About me

A girl who is probably Katy Perry, left, enthusiastically displays her amazing modeling skills.

The first thing you'll notice about me is that I apparently look like Katy Perry.

I'm not bragging. This is not cool. I did not decide this.
It has actually taken me several years to admit this publicly. My friends have a running tally of how many times per day someone says it — always the exact same way: “Has anyone ever told you that you look like Katy Perry?” Eight times last Wednesday. There is no good answer to this question. If I say no, I’m lying. If I say yes, I sound cocky. So I usually punch them in the face. In my imagination.

Even writing this, I fear sounding Awesome, like oh darn, I am so hot like a famous singer. But no. That is the exact opposite of what I am saying, and anyone who has ever been compared to a famous person understands how awkward it is. My editor who looks like Conan. My other editor who looks like Al Pacino. The reporter who sits next to me who I thought was an intern but now I realize is a staff member who looks like Seth Rogen. In fact, the entire Daily Camera newsroom may actually be a movie set, because everyone looks like someone — almost.

And that’s the problem.

Looking like Katy Perry, except six years older, six inches shorter and six bra sizes smaller, sucks. I feel like the tone-deaf Elvis impersonator who dreamed of working as an attorney but instead landed a bartending gig 15 miles outside of Vegas. Because what alleged meth-cooker wants a d-bag with a pompadour and lip twitch to represent him in court? No one, that’s who.

I can’t even do karaoke anymore. (Insert tears here.) My friends now like to sneak in my name with “I kissed a girl.” If I protest, it becomes a big deal and draws attention. But the one time I went along with it, the DJ complimented my “impersonation.” Like I practice shooting various things (whipped cream, fireworks) out of my breasts in front of the mirror every night.

(It should be noted I got my brother’s friend back by signing him up to sing TLC’s “Waterfalls.”)

It wasn’t always like this.

Katy Perry used to not exist, at least not in the limelight, and I used to be some random dark-haired, red-lipped fashion columnist. I’ve considered changing my style, but it’s like Michael Bolton from “Office Space.” “No way! Why should I change? He’s the one who sucks.”

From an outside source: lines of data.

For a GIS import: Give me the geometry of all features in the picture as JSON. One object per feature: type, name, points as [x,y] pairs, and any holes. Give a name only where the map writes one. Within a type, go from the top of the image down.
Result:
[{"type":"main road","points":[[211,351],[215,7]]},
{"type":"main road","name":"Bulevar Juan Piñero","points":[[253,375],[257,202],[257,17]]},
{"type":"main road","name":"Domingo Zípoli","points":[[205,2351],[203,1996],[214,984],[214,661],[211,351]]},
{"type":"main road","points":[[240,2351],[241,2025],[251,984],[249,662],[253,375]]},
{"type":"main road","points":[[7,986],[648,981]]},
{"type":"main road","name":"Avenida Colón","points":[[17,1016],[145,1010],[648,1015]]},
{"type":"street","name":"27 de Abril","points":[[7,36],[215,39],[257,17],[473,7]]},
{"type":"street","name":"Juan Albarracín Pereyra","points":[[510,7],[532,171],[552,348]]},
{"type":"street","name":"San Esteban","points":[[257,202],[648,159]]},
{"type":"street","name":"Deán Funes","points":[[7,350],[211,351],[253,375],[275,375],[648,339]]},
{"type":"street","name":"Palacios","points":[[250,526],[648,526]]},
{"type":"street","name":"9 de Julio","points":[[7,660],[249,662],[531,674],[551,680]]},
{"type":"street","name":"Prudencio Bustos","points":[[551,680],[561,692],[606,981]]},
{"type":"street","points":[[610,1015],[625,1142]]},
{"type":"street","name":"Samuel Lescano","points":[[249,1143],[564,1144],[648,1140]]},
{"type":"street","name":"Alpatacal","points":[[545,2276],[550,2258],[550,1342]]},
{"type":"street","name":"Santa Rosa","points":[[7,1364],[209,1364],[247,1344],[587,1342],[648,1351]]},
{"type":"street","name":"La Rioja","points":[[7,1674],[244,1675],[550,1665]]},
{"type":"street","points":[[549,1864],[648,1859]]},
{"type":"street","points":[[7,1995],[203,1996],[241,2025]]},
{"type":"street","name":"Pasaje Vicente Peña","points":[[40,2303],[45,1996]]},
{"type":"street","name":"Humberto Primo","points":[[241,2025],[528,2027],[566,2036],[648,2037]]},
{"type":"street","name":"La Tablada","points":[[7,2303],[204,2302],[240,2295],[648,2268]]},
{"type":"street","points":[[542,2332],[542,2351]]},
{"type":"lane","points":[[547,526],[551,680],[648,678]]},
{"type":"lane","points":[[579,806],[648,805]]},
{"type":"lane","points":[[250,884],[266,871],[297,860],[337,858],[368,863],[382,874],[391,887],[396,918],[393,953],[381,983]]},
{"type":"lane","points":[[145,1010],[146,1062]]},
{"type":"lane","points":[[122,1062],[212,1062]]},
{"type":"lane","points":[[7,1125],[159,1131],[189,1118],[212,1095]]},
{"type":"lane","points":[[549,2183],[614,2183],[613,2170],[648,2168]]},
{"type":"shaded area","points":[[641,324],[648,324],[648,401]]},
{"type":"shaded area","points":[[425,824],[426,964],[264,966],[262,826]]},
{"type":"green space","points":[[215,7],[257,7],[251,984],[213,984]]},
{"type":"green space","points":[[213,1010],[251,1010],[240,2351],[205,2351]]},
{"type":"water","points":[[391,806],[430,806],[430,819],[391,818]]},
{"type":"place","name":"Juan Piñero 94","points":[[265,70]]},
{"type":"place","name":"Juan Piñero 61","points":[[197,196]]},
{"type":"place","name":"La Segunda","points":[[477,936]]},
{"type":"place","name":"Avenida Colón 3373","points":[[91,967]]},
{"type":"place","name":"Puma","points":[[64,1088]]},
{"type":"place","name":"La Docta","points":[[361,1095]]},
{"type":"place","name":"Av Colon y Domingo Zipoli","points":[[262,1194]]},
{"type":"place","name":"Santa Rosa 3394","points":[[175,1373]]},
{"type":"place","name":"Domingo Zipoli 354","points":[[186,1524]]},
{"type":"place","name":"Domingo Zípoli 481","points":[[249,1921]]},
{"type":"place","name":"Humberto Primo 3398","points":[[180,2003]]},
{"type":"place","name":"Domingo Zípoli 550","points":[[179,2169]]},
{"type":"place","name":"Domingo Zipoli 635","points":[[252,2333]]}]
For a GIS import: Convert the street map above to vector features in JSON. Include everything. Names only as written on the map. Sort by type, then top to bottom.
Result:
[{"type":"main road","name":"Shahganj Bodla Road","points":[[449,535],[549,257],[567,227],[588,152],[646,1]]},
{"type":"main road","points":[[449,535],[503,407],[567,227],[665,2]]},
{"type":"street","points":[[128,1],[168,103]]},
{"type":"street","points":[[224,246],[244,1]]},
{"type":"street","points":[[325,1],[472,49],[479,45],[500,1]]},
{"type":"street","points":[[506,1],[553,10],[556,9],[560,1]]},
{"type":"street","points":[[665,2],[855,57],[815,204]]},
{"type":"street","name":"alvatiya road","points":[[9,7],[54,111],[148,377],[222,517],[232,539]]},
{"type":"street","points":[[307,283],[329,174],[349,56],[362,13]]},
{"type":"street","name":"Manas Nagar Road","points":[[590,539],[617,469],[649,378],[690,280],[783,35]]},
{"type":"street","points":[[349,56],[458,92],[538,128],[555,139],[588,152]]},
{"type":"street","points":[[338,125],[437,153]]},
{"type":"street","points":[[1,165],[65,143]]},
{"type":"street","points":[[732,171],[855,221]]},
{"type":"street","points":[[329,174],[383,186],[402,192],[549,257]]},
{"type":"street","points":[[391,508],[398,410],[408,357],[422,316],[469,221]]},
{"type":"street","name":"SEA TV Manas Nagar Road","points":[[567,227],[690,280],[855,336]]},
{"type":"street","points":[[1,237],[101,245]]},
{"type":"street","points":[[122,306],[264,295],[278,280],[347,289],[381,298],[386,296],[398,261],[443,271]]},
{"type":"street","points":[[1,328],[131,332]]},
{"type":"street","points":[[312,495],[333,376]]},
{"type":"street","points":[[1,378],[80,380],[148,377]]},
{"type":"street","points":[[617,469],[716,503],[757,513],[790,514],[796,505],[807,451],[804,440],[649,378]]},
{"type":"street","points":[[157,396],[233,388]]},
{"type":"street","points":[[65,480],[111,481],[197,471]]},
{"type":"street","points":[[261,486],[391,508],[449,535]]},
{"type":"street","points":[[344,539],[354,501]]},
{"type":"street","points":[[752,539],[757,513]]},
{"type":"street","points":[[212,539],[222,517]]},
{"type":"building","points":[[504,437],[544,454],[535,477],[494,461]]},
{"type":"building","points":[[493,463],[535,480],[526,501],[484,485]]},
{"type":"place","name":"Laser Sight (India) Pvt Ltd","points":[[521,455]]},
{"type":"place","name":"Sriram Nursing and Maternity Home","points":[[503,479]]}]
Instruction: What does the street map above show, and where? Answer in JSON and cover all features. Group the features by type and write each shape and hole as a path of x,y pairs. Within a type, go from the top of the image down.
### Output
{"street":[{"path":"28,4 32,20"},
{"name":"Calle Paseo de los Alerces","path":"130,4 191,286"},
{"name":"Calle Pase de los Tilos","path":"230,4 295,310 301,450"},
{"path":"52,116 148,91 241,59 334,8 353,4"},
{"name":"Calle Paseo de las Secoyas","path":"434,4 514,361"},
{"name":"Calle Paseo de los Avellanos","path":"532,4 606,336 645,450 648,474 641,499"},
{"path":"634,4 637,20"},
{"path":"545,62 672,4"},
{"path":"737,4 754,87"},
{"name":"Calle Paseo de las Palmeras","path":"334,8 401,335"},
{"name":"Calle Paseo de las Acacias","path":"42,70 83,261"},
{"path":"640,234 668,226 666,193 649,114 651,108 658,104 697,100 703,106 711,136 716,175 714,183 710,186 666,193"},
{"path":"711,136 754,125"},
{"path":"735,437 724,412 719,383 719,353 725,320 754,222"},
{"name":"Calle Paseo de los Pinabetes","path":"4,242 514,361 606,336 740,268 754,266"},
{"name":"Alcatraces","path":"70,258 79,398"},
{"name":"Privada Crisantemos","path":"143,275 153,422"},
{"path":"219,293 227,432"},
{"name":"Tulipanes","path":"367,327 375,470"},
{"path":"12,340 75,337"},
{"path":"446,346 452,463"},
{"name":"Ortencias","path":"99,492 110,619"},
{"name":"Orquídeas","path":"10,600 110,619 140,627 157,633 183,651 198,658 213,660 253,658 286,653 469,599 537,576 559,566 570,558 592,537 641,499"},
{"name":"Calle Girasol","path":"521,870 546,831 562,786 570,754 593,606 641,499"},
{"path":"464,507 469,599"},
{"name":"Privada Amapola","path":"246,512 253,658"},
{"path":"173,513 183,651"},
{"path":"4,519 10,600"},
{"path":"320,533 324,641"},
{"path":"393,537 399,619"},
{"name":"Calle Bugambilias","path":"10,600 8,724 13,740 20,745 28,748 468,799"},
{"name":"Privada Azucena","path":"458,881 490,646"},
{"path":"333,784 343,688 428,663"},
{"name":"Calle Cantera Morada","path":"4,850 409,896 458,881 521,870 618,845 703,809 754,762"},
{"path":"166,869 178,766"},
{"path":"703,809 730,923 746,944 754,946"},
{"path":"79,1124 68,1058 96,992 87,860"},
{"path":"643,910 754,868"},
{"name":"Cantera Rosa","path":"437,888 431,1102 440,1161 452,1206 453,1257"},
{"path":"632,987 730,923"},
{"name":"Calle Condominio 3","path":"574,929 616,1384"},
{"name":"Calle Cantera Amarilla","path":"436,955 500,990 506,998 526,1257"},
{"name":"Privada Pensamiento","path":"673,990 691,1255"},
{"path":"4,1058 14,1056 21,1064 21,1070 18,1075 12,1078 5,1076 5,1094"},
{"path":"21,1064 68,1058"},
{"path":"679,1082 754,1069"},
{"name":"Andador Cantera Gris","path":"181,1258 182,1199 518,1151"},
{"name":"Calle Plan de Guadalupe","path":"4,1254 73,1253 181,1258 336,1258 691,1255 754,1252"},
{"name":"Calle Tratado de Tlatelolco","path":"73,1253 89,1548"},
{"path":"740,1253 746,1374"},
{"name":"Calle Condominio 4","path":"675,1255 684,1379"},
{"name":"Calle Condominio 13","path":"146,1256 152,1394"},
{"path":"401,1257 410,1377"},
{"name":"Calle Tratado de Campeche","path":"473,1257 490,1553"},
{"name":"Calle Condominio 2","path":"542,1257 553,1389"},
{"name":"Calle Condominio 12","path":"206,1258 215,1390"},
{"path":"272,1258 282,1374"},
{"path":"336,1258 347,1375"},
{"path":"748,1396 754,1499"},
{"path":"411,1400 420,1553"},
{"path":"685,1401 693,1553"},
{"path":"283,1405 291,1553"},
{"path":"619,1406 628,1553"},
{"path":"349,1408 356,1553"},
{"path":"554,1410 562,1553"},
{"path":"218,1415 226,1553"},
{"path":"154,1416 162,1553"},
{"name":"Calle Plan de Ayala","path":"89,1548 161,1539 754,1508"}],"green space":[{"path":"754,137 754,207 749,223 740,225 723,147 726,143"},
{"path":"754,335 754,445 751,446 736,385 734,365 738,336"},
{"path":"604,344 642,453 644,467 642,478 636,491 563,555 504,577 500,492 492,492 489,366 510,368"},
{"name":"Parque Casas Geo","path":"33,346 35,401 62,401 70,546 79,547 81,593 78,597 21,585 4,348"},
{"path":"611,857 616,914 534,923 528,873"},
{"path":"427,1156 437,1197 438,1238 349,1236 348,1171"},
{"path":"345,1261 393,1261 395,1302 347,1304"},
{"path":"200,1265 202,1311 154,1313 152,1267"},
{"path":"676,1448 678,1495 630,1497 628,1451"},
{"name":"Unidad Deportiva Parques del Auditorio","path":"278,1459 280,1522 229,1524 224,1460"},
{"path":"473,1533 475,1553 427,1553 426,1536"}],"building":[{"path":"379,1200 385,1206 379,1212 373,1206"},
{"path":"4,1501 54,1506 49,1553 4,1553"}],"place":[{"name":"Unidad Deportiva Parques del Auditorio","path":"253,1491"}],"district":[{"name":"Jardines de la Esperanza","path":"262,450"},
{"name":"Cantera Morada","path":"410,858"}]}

I can’t even make money off of my act because (despite Mr. Karaoke’s opinion) I can’t sing, and pop music, in general, makes me break out in hateful hives. When her music comes on at Forever 21 (because that’s all they play), I get embarrassed and worry that everyone is looking at me. They are. They think, “Hey, that girl looks like Katy Perry, except not quite as hot.”

It’s unfair to be compared to someone with way more access to airbrushing and Russell Brand. Wait ‘til you have a kid, I want to tell her. Let’s see what you shoot out of your breasts then.
Now that that's out of the way, this website is my life story, broken into little ADHD nuggets, organized sequentially by my hairstyle at the time (long and tangled; Aqua netted; the blonde bob; black like my soul; silver sparkles). Oh, and they're copywritten. In case some, ahem, "no-talent ass clown" copycat decides she's suddenly going to "write" her autobiography. I'm onto you. Now go dye your hair blonde.

Aimee or Katy? Katy or Aimee? No on will ever know.